Copy out each line featuring the string "인터넷은" from the entries beneath.

** Source material **
◇ ◇ ◇ ◇ ◇
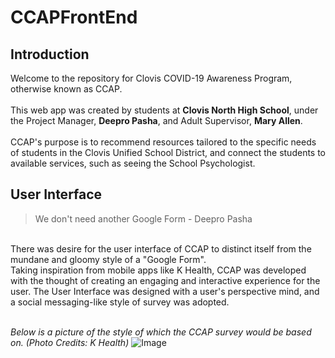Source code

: # CCAPFrontEnd

## Introduction
Welcome to the repository for Clovis COVID-19 Awareness Program, otherwise known as CCAP. 
<br /><br />
This web app was created by students at **Clovis North High School**, under the Project Manager, **Deepro Pasha**, and Adult Supervisor, **Mary Allen**.
<br /><br />
CCAP's purpose is to recommend resources tailored to the specific needs of students in the Clovis Unified School District, and connect the students to available services, such as seeing the School Psychologist.
<br />

## User Interface
>   We don't need another Google Form - Deepro Pasha
<br />
There was desire for the user interface of CCAP to distinct itself from the mundane and gloomy style of a "Google Form". 
<br />
Taking inspiration from mobile apps like K Health, CCAP was developed with the thought of creating an engaging and interactive experience for the user. The User Interface was designed with a user's perspective mind, and a social messaging-like style of survey was adopted. 
<br /><br />

*Below is a picture of the style of which the CCAP survey would be based on. (Photo Credits: K Health)*
![Image](https://khealth.ai/wp-content/uploads/2020/10/nasal-header.png)
<br />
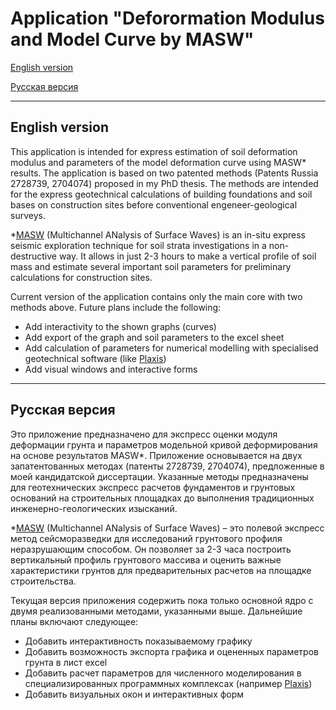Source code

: # Application "Deforormation Modulus and Model Curve by MASW"
[English version](#English-version)

[Русская версия](#Русская-версия)

___

## English version
This application is intended for express estimation of soil deformation modulus and parameters of the model deformation curve using MASW* results. The application is based on two patented methods (Patents Russia 2728739, 2704074) proposed in my PhD thesis. The methods are intended for the express geotechnical calculations of building foundations and soil bases on construction sites before conventional engeneer-geological surveys.

*[MASW](http://masw.com/) (Multichannel ANalysis of Surface Waves) is an in-situ express seismic exploration technique for soil strata investigations in a non-destructive way. It allows in just 2-3 hours to make a vertical profile of soil mass and estimate several important soil parameters for preliminary calculations for construction sites.

Current version of the application contains only the main core with two methods above.
Future plans include the following:
* Add interactivity to the shown graphs (curves)
* Add export of the graph and soil parameters to the excel sheet
* Add calculation of parameters for numerical modelling with specialised geotechnical software (like [Plaxis](https://www.plaxis.ru/))
* Add visual windows and interactive forms

___
## Русская версия
Это приложение предназначено для экспресс оценки модуля деформации грунта и параметров модельной кривой деформирования на основе результатов MASW*. Приложение основывается на двух запатентованных методах (патенты 2728739, 2704074), предложенные в моей кандидатской диссертации. Указанные методы предназначены для геотехнических экспресс расчетов фундаментов и грунтовых оснований на строительных площадках до выполнения традиционных инженерно-геологических изысканий.

*[MASW](http://masw.com/) (Multichannel ANalysis of Surface Waves) – это полевой экспресс метод сейсморазведки для исследований грунтового профиля неразрушающим способом. Он позволяет за 2-3 часа построить вертикальный профиль грунтового массива и оценить важные характеристики грунтов для предварительных расчетов на площадке строительства.

Текущая версия приложения содержить пока только основной ядро с двумя реализованными методами, указанными выше.
Дальнейшие планы включают следующее:
* Добавить интерактивность показываемому графику
* Добавить возможность экспорта графика и оцененных параметров грунта в лист excel
* Добавить расчет параметров  для численного моделирования в специализированных программных комплексах (например [Plaxis](https://www.plaxis.ru/))
* Добавить визуальных окон и интерактивных форм
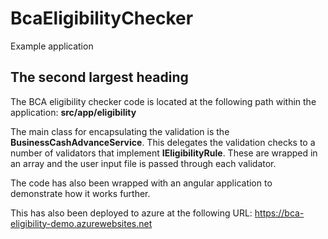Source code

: # BcaEligibilityChecker

Example application 
## The second largest heading

The BCA eligibility checker code is located at the following path within the application:  **src/app/eligibility**

The main class for encapsulating the validation is the **BusinessCashAdvanceService**.  This delegates the validation checks to a number of validators that implement **IEligibilityRule**.  These are wrapped in an array and the user input file is passed through each validator.

The code has also been wrapped with an angular application to demonstrate how it works further.

This has also been deployed to azure at the following URL: https://bca-eligibility-demo.azurewebsites.net
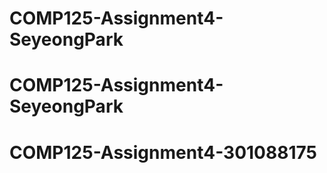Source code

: # COMP125-Assignment4-SeyeongPark
# COMP125-Assignment4-SeyeongPark
# COMP125-Assignment4-301088175
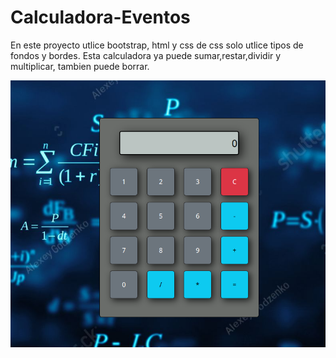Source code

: # Calculadora-Eventos

En este proyecto utlice bootstrap, html y css de css solo utlice tipos de fondos y bordes. Esta calculadora ya puede sumar,restar,dividir y multiplicar, tambien puede borrar.

![Demo](./assets/IMG/image.png)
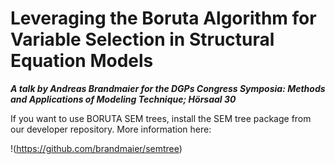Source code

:Leveraging the Boruta Algorithm for Variable Selection in Structural Equation Models
=========

***A talk by Andreas Brandmaier for the DGPs Congress Symposia: Methods and Applications of Modeling Technique; Hörsaal 30***

If you want to use BORUTA SEM trees, install the SEM tree package from our developer repository. More information here:

!(https://github.com/brandmaier/semtree)

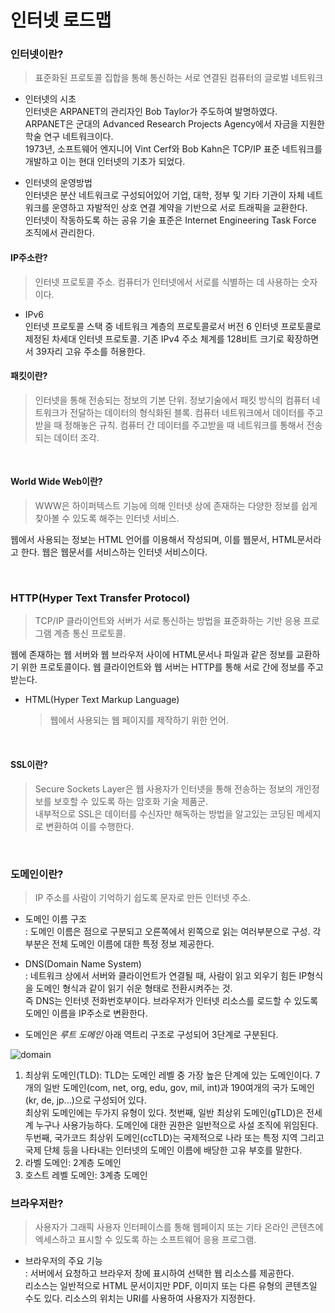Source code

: # 인터넷 로드맵

### 인터넷이란?

> 표준화된 프로토콜 집합을 통해 통신하는 서로 연결된 컴퓨터의 글로벌 네트워크

- 인터넷의 시초</br>
  인터넷은 ARPANET의 관리자인 Bob Taylor가 주도하여 발명하였다.</br>
  ARPANET은 군대의 Advanced Research Projects Agency에서 자금을 지원한 학술 연구 네트워크이다.</br>
  1973년, 소프트웨어 엔지니어 Vint Cerf와 Bob Kahn은 TCP/IP 표준 네트워크를 개발하고 이는 현대 인터넷의 기초가 되었다.</br>

- 인터넷의 운영방법</br>
  인터넷은 분산 네트워크로 구성되어있어 기업, 대학, 정부 및 기타 기관이 자체 네트워크를 운영하고 자발적인 상호 연결 계약을 기반으로 서로 트래픽을 교환한다.</br>
  인터넷이 작동하도록 하는 공유 기술 표준은 Internet Engineering Task Force 조직에서 관리한다.

#### IP주소란?

> 인터넷 프로토콜 주소. 컴퓨터가 인터넷에서 서로를 식별하는 데 사용하는 숫자이다.

- IPv6</br>
  인터넷 프로토콜 스택 중 네트워크 계층의 프로토콜로서 버전 6 인터넷 프로토콜로 제정된 차세대 인터넷 프로토콜. 기존 IPv4 주소 체계를 128비트 크기로 확장하면서 39자리 고유 주소를 허용한다.

#### 패킷이란?

> 인터넷을 통해 전송되는 정보의 기본 단위. 정보기술에서 패킷 방식의 컴퓨터 네트워크가 전달하는 데이터의 형식화된 블록. 컴퓨터 네트워크에서 데이터를 주고받을 때 정해놓은 규칙. 컴퓨터 간 데이터를 주고받을 때 네트워크를 통해서 전송되는 데이터 조각.

<br>

#### World Wide Web이란?

> WWW은 하이퍼텍스트 기능에 의해 인터넷 상에 존재하는 다양한 정보를 쉽게 찾아볼 수 있도록 해주는 인터넷 서비스.

웹에서 사용되는 정보는 HTML 언어를 이용해서 작성되며, 이를 웹문서, HTML문서라고 한다. 웹은 웹문서를 서비스하는 인터넷 서비스이다.

<br>

### HTTP(Hyper Text Transfer Protocol)

> TCP/IP 클라이언트와 서버가 서로 통신하는 방법을 표준화하는 기반 응용 프로그램 계층 통신 프로토콜.

웹에 존재하는 웹 서버와 웹 브라우저 사이에 HTML문서나 파일과 같은 정보를 교환하기 위한 프로토콜이다. 웹 클라이언트와 웹 서버는 HTTP를 통해 서로 간에 정보를 주고 받는다.

- HTML(Hyper Text Markup Language)</br>
  > 웹에서 사용되는 웹 페이지를 제작하기 위한 언어.

<br>

#### SSL이란?</br>

> Secure Sockets Layer은 웹 사용자가 인터넷을 통해 전송하는 정보의 개인정보를 보호할 수 있도록 하는 암호화 기술 제품군.<br> 내부적으로 SSL은 데이터를 수신자만 해독하는 방법을 알고있는 코딩된 메세지로 변환하여 이를 수행한다.

<br>

### 도메인이란?

> IP 주소를 사람이 기억하기 쉽도록 문자로 만든 인터넷 주소.</br>

- 도메인 이름 구조<br>
  : 도메인 이름은 점으로 구분되고 오른쪽에서 왼쪽으로 읽는 여러부분으로 구성. 각 부분은 전체 도메인 이름에 대한 특정 정보 제공한다.

- DNS(Domain Name System)<br>
  : 네트워크 상에서 서버와 클라이언트가 연결될 때, 사람이 읽고 외우기 힘든 IP형식을 도메인 형식과 같이 읽기 쉬운 형태로 전환시켜주는 것.<br>
  즉 DNS는 인터넷 전화번호부이다. 브라우저가 인터넷 리소스를 로드할 수 있도록 도메인 이름을 IP주소로 변환한다.

- 도메인은 _루트 도메인_ 아래 역트리 구조로 구성되어 3단계로 구분된다.</br>

![domain](https://한국인터넷정보센터.한국/images/domain/imgDomainSys02.gif "도메인_계층")

1.  최상위 도메인(TLD): TLD는 도메인 레벨 중 가장 높은 단계에 있는 도메인이다. 7개의 일반 도메인(com, net, org, edu, gov, mil, int)과 190여개의 국가 도메인(kr, de, jp...)으로 구성되어 있다.</br>
    최상위 도메인에는 두가지 유형이 있다. 첫번째, 일반 최상위 도메인(gTLD)은 전세계 누구나 사용가능하다. 도메인에 대한 권한은 일반적으로 사설 조직에 위임된다.</br>
    두번째, 국가코드 최상위 도메인(ccTLD)는 국제적으로 나라 또는 특정 지역 그리고 국제 단체 등을 나타내는 인터넷의 도메인 이름에 배당한 고유 부호를 말한다.
2.  라벨 도메인: 2계층 도메인
3.  호스트 레벨 도메인: 3계층 도메인

### 브라우저란?

> 사용자가 그래픽 사용자 인터페이스를 통해 웹페이지 또는 기타 온라인 콘텐츠에 엑세스하고 표시할 수 있도록 하는 소프트웨어 응용 프로그램.<br>

- 브라우저의 주요 기능<br>
  : 서버에서 요청하고 브라우저 창에 표시하여 선택한 웹 리소스를 제공한다.<br>
  리소스는 일반적으로 HTML 문서이지만 PDF, 이미지 또는 다른 유형의 콘텐츠일 수도 있다. 리소스의 위치는 URI를 사용하여 사용자가 지정한다.
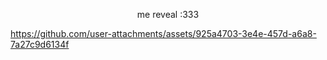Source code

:<p align="center">
me reveal :333
  

https://github.com/user-attachments/assets/925a4703-3e4e-457d-a6a8-7a27c9d6134f


</p>
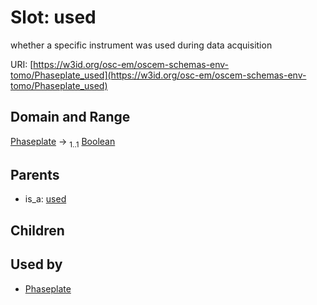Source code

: 
# Slot: used

whether a specific instrument was used during data acquisition

URI: [https://w3id.org/osc-em/oscem-schemas-env-tomo/Phaseplate_used](https://w3id.org/osc-em/oscem-schemas-env-tomo/Phaseplate_used)


## Domain and Range

[Phaseplate](Phaseplate.md) &#8594;  <sub>1..1</sub> [Boolean](types/Boolean.md)

## Parents

 *  is_a: [used](used.md)

## Children


## Used by

 * [Phaseplate](Phaseplate.md)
◇ ◇ ◇ ◇ ◇
** Finished exercise **
  인터넷은 ARPANET의 관리자인 Bob Taylor가 주도하여 발명하였다.</br>
  인터넷은 분산 네트워크로 구성되어있어 기업, 대학, 정부 및 기타 기관이 자체 네트워크를 운영하고 자발적인 상호 연결 계약을 기반으로 서로 트래픽을 교환한다.</br>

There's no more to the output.